Many weeks ago, there was a hacker attack on the MVZ Herz-Lungen-Praxis Hamburg-Bergedorf, a subsidiary that manages the practice information system of the LungenClinic Grosshansdorf. The attack initially resulted in the loss of 12.000 patient records, which have not yet been fully recovered.
After a long period of silence by the companies, it is now clear that unknown perpetrators encrypted the practice information system with ransomware over the turn of the year. As a result, the MVZ Herz-Lungen-Praxis Hamburg-Bergedorf was no longer able to access the approximately 12.000 patient master and health records. It is also unclear whether all data was leaked as a result of the IT security incident. LungenClinic Grosshansdorf was also affected by the encryption. Patients have apparently already been informed accordingly.

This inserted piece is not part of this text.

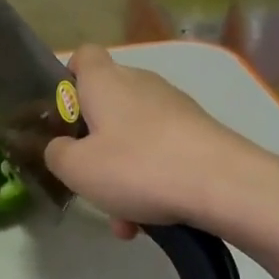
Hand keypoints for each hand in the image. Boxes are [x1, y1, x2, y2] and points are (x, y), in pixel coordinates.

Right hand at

BSI informs – data recovery is underway
The incident was also reported to the Federal Office for Information Security (BSI) and the Hamburg Commissioner for Data Protection and Freedom of Information. The criminal investigation department and two external companies worked diligently to recover the encrypted data. According to initial information, this was achieved step by step. Currently, work is still underway to restore some of the data. The IT systems have also been overhauled and, according to the company, are more secure than before.
Somewhat surprising: According to the company, no ransom demands have been received to date. No data for sale has been found on known leak portals, either. Other information portals on current attacks also have no further information. But one thing should be clear: the practice and the clinic will soon face a hefty bill from the experts.